The first published blues was by a white man in 1912 named Hart Ancker Wand--"Dallas Blues." It preceded anything published by Handy. Moreover, Handy's pieces weren't real blues but jazzy pieces flavored with blues (What blues bands have ever redone "St. Louis Blues" compared to how many jazz bands have covered it?). Wand's piece, however, is a true 12-bar blues. Wand said that the title of his piece was inspired by a workman (race unknown by me) in his father's employ who, upon hearing it, stated the melody gave him the blues for his beloved Dallas. Wand's father died in 1909 so the he had written the piece at least that early--the same year that Handy heard real blues for the first time!!! Moreover, it would mean the convention of naming anything "[XXX] Blues" came from a white man.
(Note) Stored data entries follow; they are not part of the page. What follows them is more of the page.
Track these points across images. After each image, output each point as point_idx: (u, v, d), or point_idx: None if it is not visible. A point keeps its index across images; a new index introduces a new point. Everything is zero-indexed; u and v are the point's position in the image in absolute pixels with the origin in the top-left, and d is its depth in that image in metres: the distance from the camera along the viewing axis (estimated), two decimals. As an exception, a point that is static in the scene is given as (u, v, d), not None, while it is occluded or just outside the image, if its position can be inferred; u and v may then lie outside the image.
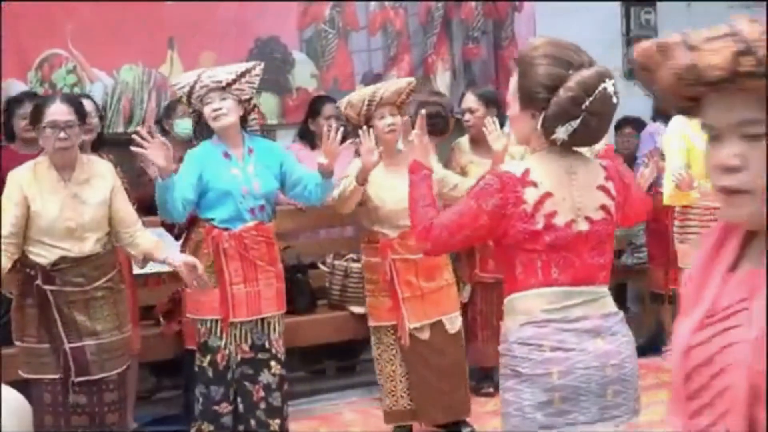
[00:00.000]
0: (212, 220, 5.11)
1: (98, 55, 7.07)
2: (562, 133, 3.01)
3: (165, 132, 6.06)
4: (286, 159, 5.28)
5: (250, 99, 5.24)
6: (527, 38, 8.58)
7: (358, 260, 6.48)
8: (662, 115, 7.18)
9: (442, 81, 8.25)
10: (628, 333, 3.16)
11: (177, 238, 5.96)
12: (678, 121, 6.38)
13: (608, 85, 3.01)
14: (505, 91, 3.26)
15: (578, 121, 2.99)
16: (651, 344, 7.24)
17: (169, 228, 5.78)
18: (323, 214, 6.20)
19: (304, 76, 7.85)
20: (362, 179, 5.32)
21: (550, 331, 3.02)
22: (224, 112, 5.02)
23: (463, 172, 6.25)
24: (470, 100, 6.40)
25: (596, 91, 2.98)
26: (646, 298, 7.71)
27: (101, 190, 4.97)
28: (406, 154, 5.34)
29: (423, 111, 3.74)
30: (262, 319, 5.15)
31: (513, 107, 3.13)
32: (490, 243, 3.23)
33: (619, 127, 8.17)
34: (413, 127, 3.49)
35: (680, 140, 6.20)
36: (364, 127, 5.29)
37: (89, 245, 4.91)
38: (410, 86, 5.62)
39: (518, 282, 3.05)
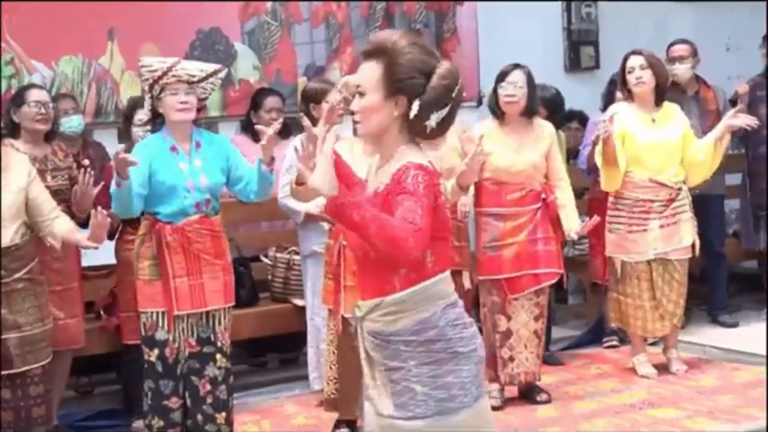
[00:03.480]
0: (157, 214, 5.08)
1: (37, 46, 6.99)
2: (433, 120, 3.05)
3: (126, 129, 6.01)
4: (233, 153, 5.27)
5: (206, 98, 5.30)
6: (470, 30, 8.62)
7: (299, 252, 6.46)
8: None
9: (384, 73, 8.25)
10: None
11: (110, 237, 5.93)
12: (617, 107, 6.44)
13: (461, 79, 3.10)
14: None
15: (446, 109, 3.05)
16: (593, 335, 7.30)
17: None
18: (265, 206, 6.17)
19: (246, 68, 7.82)
20: None
21: (461, 309, 3.13)
22: (190, 106, 5.05)
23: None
24: None
25: (459, 81, 3.06)
26: (587, 290, 7.77)
27: (17, 178, 4.92)
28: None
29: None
30: (207, 312, 5.13)
31: (373, 96, 3.06)
32: None
33: (564, 121, 8.21)
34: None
35: (617, 126, 6.26)
36: None
37: (8, 235, 4.86)
38: None
39: (428, 270, 3.05)
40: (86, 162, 6.02)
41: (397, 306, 3.05)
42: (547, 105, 6.84)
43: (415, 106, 3.02)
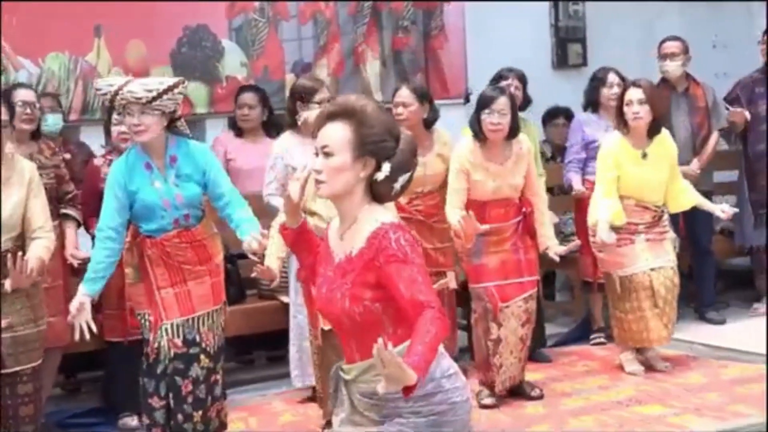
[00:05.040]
0: (139, 227, 5.06)
1: (23, 43, 6.96)
2: (399, 183, 3.06)
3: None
4: (210, 168, 5.10)
5: (175, 110, 5.01)
6: (457, 28, 8.61)
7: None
8: (592, 105, 7.22)
9: (371, 70, 8.24)
10: None
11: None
12: (612, 139, 6.40)
13: None
14: (435, 82, 3.21)
15: (409, 174, 3.08)
16: (580, 332, 7.30)
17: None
18: (251, 204, 6.14)
19: (233, 64, 7.80)
20: None
21: (449, 358, 3.12)
22: (143, 128, 4.86)
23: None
24: (404, 95, 6.28)
25: (414, 148, 3.10)
26: (575, 287, 7.77)
27: (14, 196, 4.86)
28: None
29: None
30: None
31: (341, 156, 3.02)
32: None
33: (550, 117, 8.22)
34: None
35: (611, 160, 6.26)
36: None
37: (0, 242, 4.82)
38: None
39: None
40: (68, 156, 6.02)
41: None
42: (520, 79, 6.91)
43: (386, 168, 3.03)
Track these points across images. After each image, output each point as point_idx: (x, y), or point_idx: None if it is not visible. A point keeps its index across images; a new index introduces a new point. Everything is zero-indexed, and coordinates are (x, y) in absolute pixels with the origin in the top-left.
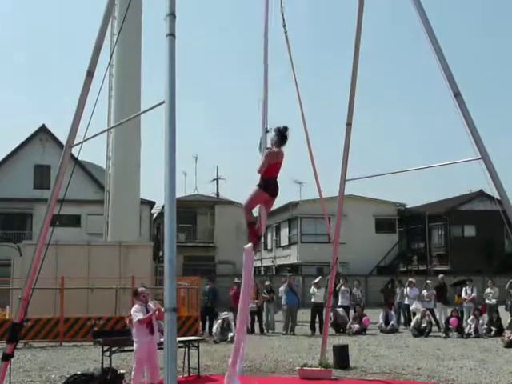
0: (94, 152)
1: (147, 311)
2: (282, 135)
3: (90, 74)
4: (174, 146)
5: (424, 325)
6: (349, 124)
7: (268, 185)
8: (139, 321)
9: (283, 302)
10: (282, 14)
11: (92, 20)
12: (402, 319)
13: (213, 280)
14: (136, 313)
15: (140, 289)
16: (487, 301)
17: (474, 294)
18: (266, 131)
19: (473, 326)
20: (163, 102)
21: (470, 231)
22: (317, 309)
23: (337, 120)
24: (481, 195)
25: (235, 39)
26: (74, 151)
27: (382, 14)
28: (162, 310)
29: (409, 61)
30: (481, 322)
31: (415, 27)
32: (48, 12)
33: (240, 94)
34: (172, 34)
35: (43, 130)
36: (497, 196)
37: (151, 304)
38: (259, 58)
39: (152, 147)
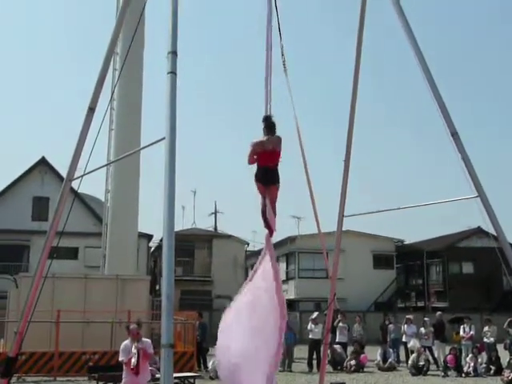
0: (93, 185)
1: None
2: (265, 124)
3: (91, 109)
4: (173, 183)
5: (421, 363)
6: (347, 160)
7: (259, 174)
8: (123, 362)
9: None
10: (282, 54)
11: (94, 53)
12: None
13: (201, 315)
14: (122, 351)
15: (131, 326)
16: (485, 339)
17: (472, 332)
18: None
19: (471, 364)
20: (163, 139)
21: (468, 268)
22: (314, 345)
23: (335, 155)
24: (479, 232)
25: (235, 76)
26: (74, 184)
27: (381, 56)
28: (150, 351)
29: (407, 97)
30: (479, 360)
31: (413, 66)
32: (49, 44)
33: (238, 129)
34: (173, 72)
35: (43, 162)
36: (494, 233)
37: (141, 343)
38: (258, 94)
39: (151, 180)
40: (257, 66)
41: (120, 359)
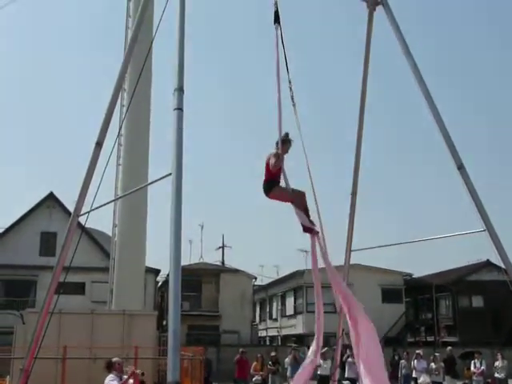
0: (101, 219)
1: None
2: None
3: (98, 145)
4: (180, 218)
5: None
6: (353, 194)
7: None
8: None
9: (288, 374)
10: (290, 88)
11: (102, 88)
12: None
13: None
14: (112, 381)
15: (114, 359)
16: (496, 374)
17: (483, 368)
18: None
19: None
20: (170, 174)
21: (477, 302)
22: (323, 381)
23: (343, 189)
24: (488, 265)
25: (241, 106)
26: (81, 219)
27: (384, 85)
28: (138, 372)
29: (411, 130)
30: None
31: (417, 98)
32: (58, 78)
33: (247, 162)
34: (180, 108)
35: (51, 197)
36: (503, 266)
37: (126, 376)
38: (267, 126)
39: (159, 214)
40: (266, 99)
41: None
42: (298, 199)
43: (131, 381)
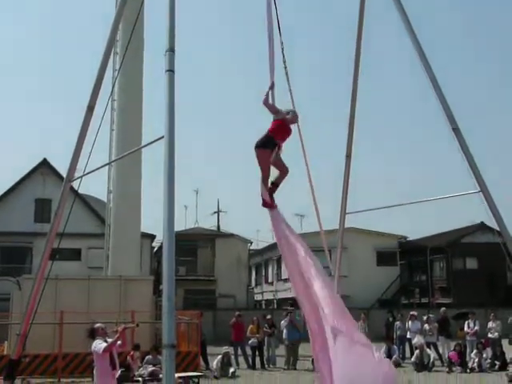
0: (96, 185)
1: None
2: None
3: (90, 109)
4: (172, 181)
5: (426, 361)
6: (348, 156)
7: (268, 141)
8: (105, 349)
9: (284, 336)
10: (282, 50)
11: (94, 53)
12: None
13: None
14: (100, 344)
15: (97, 325)
16: (490, 334)
17: (476, 328)
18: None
19: (476, 360)
20: (163, 137)
21: (472, 264)
22: None
23: (337, 151)
24: (482, 227)
25: (237, 75)
26: (75, 184)
27: (381, 46)
28: (130, 325)
29: (407, 93)
30: (484, 356)
31: (412, 58)
32: (51, 44)
33: (240, 126)
34: (171, 70)
35: (44, 163)
36: (497, 228)
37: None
38: (260, 88)
39: (154, 179)
40: (257, 60)
41: (102, 348)
42: None
43: (119, 342)
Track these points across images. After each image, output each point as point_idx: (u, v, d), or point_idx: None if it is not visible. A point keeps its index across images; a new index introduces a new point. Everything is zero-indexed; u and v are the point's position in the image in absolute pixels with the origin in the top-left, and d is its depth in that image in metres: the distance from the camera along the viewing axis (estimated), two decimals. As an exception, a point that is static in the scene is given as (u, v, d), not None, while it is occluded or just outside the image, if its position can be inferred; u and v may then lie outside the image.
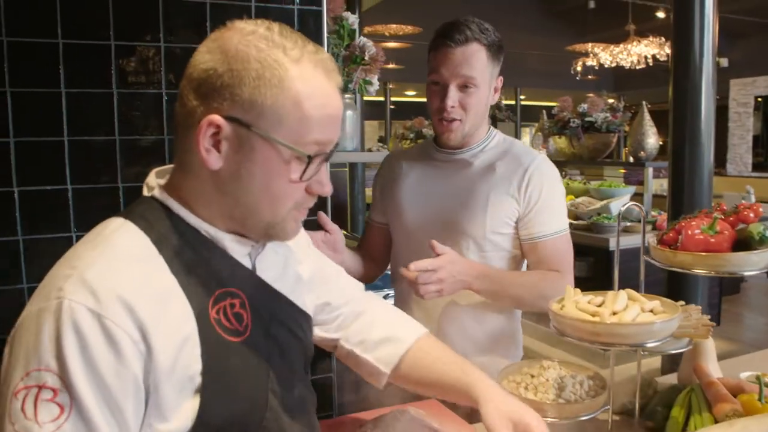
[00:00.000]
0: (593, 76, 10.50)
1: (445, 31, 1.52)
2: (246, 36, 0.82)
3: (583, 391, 1.27)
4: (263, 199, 0.85)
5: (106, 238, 0.83)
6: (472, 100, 1.52)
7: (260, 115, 0.81)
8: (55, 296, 0.75)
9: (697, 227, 1.17)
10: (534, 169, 1.56)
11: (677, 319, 1.12)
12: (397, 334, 1.16)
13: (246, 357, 0.89)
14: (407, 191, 1.65)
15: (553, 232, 1.57)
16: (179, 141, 0.87)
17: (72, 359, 0.72)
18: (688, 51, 2.39)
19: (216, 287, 0.87)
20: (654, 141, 4.26)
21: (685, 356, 1.53)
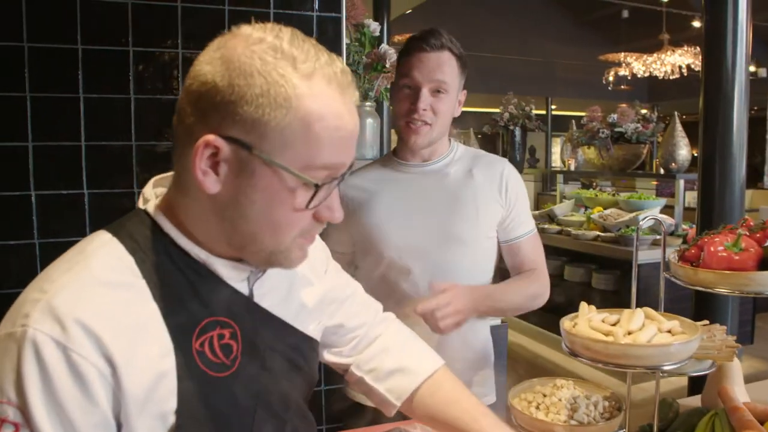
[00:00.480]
0: (627, 86, 10.34)
1: (420, 37, 1.51)
2: (251, 45, 0.72)
3: (597, 413, 1.21)
4: (265, 227, 0.76)
5: (85, 257, 0.76)
6: (443, 105, 1.51)
7: (263, 137, 0.71)
8: (20, 323, 0.69)
9: (720, 244, 1.10)
10: (508, 173, 1.62)
11: (696, 341, 1.06)
12: (411, 365, 1.08)
13: (229, 394, 0.81)
14: (382, 213, 1.56)
15: (528, 232, 1.65)
16: (177, 158, 0.78)
17: (33, 393, 0.66)
18: (720, 59, 2.31)
19: (204, 316, 0.79)
20: (686, 152, 4.15)
21: (709, 378, 1.46)
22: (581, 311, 1.17)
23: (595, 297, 4.35)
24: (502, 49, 10.78)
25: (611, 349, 1.01)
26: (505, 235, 1.62)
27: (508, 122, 7.50)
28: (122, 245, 0.77)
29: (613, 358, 1.01)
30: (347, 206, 1.56)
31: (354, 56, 2.38)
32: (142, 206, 0.82)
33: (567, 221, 4.89)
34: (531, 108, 10.00)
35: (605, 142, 4.58)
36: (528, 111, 9.88)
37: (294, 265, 0.82)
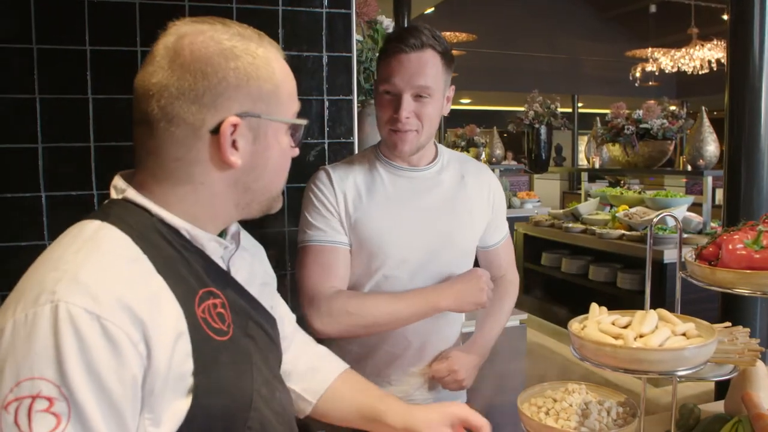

Maybe somebody could post some true African music untainted by European musical notions that sounds like jazz but I won't hold my breath because without the European musical notions jazz would not exist. Handy played classics and he stated that the New Orleans Creoles he hired to play for him were all classically trained.

The transition from bop to cool jazz is often characterized as the emphasis being put on Europe and taken off Africa but Miles Davis more or less invented cool jazz. I mean, geesh, just about everything the Modern Jazz Quartet did was cool jazz. Then hard bop came along to put that emphasis back on Africa but this is not an accurate characterization. Hard bop was developed to put emphasis back on the American black influence as opposed to the African influence.

And let's not sweep under the rug the fact that some of the black bandleaders were nothing but racists who were actively trying to kick white musicians out of the jazz scene and they hotly criticized Miles for using guys like Bill Evans and Gerry Mulligan. So already the jazz scene was being skewed by people unwilling to admit that whites were involved in jazz as early as we can trace it back (e.g. Papa Jack Laine and Stalebread Lacoume who was performing in Storyville--the virtual birthplace of New Orleans jazz--in the 1890s).

I would agree that jazz cannot go too far from the black influence without it becoming a bastardized, white-washed caricature of itself but that's not to say it has to be true to its blues and African roots because I frankly question that jazz has any such roots.